■ **EXERCISE PASSAGE**:
========================================================================

Polynomial Regression

What is Polynomial Regression?

Polynomial Regression extends linear regression by modeling the relationship between variables as an nth-degree polynomial. Instead of fitting a straight line, it fits a curve to the data, allowing you to capture non-linear patterns.

For example, a degree 2 (quadratic) polynomial includes terms like x, x², while degree 3 (cubic) includes x, x², x³. The model can fit U-shaped curves, S-curves, and other complex patterns.

When to Use Polynomial Regression

Non-Linear Relationships: When data shows curved or non-linear patterns
U-Shaped Patterns: When relationship increases then decreases (or vice versa)
Growth Curves: Modeling accelerating or decelerating growth
Simple Curves: When relationship is smoothly curved but not highly complex
Feature Engineering: Creating polynomial features for other models

How to Use in Bread

Load Your Data: Import a CSV file with your dataset
Visualize First: Plot your data to identify non-linear patterns
Select Target Variable: Choose the continuous variable you want to predict
Choose Features: Select predictor variables (works best with fewer features)
Set Polynomial Degree: Choose degree (typically 2-4; higher risks overfitting)

========================================================================

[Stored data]

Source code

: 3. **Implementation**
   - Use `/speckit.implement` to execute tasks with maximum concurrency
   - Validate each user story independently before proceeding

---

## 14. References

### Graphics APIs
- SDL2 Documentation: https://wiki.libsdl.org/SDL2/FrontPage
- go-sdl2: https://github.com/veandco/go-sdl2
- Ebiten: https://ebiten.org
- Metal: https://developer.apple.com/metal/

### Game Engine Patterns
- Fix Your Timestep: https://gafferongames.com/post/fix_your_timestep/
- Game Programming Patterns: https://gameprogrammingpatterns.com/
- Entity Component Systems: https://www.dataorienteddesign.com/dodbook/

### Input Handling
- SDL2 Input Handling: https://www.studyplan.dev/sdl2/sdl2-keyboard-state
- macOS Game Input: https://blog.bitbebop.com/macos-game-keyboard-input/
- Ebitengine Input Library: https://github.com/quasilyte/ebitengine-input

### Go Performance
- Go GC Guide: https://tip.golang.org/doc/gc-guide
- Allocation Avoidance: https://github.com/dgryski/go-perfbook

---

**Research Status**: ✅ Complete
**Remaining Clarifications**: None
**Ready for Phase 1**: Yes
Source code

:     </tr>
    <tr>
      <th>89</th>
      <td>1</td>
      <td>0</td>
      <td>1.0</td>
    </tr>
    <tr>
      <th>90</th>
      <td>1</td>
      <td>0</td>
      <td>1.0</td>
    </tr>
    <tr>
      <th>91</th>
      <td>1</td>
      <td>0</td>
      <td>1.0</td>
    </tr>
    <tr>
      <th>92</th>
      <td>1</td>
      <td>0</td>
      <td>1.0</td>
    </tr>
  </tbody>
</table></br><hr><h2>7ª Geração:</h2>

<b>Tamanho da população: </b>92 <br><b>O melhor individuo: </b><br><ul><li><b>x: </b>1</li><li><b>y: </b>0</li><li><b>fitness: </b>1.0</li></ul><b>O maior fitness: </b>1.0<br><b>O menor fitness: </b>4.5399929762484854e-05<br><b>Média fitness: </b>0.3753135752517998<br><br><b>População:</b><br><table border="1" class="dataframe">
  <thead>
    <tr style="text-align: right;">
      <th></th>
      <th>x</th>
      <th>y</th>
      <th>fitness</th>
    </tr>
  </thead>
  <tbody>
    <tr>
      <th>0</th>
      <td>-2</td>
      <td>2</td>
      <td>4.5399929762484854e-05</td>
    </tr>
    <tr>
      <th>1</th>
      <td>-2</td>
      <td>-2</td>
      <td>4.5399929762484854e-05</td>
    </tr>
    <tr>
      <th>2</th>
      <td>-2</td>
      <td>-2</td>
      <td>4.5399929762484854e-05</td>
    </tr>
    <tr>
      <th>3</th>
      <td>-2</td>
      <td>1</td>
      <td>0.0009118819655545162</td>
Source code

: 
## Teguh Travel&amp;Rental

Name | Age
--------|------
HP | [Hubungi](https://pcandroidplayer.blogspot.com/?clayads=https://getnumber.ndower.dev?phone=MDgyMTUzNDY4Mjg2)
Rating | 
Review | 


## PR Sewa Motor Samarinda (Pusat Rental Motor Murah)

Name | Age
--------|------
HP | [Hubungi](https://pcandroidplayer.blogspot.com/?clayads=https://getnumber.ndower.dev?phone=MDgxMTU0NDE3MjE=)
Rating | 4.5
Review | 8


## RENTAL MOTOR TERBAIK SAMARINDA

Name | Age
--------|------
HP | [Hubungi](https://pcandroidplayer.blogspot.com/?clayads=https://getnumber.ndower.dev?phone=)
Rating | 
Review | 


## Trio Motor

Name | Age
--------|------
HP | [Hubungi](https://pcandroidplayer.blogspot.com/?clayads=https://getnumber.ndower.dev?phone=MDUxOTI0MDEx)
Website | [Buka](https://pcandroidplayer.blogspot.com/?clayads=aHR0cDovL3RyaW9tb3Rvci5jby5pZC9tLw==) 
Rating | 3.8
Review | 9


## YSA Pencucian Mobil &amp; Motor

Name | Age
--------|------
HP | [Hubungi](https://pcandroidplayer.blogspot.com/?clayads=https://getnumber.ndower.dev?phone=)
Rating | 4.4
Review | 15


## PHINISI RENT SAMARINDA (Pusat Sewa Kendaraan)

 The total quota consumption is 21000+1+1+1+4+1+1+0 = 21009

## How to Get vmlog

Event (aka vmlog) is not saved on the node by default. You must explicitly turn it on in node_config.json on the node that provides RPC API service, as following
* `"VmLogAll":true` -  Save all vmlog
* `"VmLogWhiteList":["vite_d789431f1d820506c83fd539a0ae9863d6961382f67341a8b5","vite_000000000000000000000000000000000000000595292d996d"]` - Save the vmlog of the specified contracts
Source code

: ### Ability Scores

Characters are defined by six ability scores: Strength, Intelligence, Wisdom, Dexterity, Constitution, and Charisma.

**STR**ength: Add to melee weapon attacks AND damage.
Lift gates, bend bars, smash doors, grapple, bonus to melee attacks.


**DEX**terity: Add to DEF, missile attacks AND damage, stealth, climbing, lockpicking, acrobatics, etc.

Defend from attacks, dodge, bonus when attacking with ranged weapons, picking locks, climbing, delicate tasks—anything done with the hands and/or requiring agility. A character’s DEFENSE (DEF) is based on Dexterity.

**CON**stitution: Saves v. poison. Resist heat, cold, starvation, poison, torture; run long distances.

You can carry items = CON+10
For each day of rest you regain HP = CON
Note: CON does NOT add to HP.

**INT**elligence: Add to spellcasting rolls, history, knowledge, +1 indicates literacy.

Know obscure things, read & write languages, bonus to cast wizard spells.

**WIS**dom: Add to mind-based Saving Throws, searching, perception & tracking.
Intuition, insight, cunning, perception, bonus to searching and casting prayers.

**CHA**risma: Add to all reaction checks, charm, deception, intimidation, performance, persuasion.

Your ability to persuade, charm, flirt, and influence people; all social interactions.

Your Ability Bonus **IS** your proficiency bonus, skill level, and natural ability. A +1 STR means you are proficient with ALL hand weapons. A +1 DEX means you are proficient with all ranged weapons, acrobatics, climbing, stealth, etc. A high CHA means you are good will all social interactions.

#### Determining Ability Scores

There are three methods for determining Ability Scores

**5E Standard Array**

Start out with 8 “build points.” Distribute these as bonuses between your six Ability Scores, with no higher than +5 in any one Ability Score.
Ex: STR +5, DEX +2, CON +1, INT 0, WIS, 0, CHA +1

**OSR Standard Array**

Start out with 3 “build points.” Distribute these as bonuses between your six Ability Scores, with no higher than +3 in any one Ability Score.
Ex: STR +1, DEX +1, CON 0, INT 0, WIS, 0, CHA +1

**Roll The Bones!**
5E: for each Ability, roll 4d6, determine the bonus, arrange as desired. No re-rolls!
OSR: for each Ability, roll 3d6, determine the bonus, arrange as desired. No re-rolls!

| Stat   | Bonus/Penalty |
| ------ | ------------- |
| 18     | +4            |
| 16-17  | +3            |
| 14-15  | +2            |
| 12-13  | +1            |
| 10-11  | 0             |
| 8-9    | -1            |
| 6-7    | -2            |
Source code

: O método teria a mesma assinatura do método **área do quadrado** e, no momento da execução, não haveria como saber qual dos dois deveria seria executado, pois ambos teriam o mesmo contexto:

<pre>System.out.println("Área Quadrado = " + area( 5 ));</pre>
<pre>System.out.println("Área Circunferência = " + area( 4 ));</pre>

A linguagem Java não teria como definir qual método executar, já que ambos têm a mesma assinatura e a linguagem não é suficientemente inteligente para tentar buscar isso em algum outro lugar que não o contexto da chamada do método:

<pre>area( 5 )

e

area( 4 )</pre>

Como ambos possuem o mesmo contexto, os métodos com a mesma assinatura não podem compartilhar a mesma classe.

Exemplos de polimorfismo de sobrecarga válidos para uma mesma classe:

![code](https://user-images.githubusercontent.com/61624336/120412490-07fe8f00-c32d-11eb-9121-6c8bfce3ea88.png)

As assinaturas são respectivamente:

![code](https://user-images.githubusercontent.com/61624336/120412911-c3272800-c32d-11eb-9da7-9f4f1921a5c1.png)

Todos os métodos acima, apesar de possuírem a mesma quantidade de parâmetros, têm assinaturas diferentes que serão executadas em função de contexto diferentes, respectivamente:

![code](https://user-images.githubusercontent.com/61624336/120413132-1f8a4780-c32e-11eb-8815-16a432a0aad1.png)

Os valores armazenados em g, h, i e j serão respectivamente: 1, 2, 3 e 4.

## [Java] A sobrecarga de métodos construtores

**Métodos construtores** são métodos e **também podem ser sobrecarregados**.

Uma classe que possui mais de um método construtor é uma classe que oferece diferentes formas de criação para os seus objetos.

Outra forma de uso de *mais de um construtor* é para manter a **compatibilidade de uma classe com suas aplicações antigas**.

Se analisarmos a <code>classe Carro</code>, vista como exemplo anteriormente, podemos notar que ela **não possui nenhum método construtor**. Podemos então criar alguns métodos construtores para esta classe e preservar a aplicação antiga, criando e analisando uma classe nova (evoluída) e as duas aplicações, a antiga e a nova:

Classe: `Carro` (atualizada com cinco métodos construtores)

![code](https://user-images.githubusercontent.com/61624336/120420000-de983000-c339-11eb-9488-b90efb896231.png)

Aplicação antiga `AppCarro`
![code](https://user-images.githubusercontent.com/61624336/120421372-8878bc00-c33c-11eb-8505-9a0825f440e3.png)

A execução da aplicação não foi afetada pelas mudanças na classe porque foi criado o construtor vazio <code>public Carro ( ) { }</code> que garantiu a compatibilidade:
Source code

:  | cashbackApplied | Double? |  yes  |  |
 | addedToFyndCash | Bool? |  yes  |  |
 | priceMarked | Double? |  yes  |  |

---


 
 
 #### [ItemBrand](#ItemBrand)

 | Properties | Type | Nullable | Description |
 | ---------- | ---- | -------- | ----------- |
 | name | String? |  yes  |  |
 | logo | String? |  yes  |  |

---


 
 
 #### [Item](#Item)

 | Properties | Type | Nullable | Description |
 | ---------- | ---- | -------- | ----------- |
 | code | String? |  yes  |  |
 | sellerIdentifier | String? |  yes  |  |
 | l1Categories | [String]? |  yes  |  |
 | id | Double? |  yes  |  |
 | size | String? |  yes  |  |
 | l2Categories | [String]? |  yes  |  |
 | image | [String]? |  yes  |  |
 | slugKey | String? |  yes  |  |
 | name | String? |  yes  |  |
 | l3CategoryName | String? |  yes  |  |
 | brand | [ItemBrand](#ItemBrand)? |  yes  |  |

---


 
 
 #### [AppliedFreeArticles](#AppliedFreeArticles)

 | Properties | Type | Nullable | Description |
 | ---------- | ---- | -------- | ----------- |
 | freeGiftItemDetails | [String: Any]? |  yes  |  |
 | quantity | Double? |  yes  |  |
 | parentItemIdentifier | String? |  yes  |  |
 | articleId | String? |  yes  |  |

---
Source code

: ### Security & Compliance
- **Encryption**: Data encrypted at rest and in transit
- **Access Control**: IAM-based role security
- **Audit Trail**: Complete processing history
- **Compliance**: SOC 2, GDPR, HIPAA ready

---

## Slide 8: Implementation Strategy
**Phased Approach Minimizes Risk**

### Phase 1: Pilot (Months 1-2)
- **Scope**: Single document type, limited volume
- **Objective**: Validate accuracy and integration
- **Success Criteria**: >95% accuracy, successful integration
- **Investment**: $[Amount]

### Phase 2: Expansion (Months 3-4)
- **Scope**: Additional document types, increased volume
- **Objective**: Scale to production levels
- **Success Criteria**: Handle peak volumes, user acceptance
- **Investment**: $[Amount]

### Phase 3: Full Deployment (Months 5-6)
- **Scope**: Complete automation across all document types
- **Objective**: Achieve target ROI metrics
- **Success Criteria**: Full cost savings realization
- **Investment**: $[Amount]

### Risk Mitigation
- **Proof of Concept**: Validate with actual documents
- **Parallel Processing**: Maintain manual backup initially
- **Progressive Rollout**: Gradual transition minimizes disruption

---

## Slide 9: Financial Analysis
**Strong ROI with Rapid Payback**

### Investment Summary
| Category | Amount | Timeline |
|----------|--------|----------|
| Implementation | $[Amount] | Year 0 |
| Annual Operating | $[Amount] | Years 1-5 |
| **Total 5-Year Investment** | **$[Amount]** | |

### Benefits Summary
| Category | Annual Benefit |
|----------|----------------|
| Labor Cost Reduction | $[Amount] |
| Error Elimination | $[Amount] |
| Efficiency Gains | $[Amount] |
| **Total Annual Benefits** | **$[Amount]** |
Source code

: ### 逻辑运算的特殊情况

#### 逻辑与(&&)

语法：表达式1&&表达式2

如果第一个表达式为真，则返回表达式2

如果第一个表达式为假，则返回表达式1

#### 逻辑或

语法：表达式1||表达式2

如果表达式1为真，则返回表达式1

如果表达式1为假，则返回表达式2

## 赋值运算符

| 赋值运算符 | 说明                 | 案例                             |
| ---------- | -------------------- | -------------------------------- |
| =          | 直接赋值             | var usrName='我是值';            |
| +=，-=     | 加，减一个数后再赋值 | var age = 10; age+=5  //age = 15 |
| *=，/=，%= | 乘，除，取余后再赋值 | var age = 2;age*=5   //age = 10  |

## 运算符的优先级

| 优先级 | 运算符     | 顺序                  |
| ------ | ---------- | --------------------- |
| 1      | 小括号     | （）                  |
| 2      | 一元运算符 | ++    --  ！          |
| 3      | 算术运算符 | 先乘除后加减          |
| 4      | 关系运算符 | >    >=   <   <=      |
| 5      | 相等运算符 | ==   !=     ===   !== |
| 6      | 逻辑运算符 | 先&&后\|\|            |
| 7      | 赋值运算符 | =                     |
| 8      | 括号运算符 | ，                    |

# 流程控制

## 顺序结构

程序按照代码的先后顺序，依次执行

========================================================================

■ **TO-DO ITEM**: Reproduce the polynomial regression text in full, word for word. This material was taken from a separate source.

■ **TASK RESULT**:
Polynomial Regression

What is Polynomial Regression?

Polynomial Regression extends linear regression by modeling the relationship between variables as an nth-degree polynomial. Instead of fitting a straight line, it fits a curve to the data, allowing you to capture non-linear patterns.

For example, a degree 2 (quadratic) polynomial includes terms like x, x², while degree 3 (cubic) includes x, x², x³. The model can fit U-shaped curves, S-curves, and other complex patterns.

When to Use Polynomial Regression

Non-Linear Relationships: When data shows curved or non-linear patterns
U-Shaped Patterns: When relationship increases then decreases (or vice versa)
Growth Curves: Modeling accelerating or decelerating growth
Simple Curves: When relationship is smoothly curved but not highly complex
Feature Engineering: Creating polynomial features for other models

How to Use in Bread

Load Your Data: Import a CSV file with your dataset
Visualize First: Plot your data to identify non-linear patterns
Select Target Variable: Choose the continuous variable you want to predict
Choose Features: Select predictor variables (works best with fewer features)
Set Polynomial Degree: Choose degree (typically 2-4; higher risks overfitting)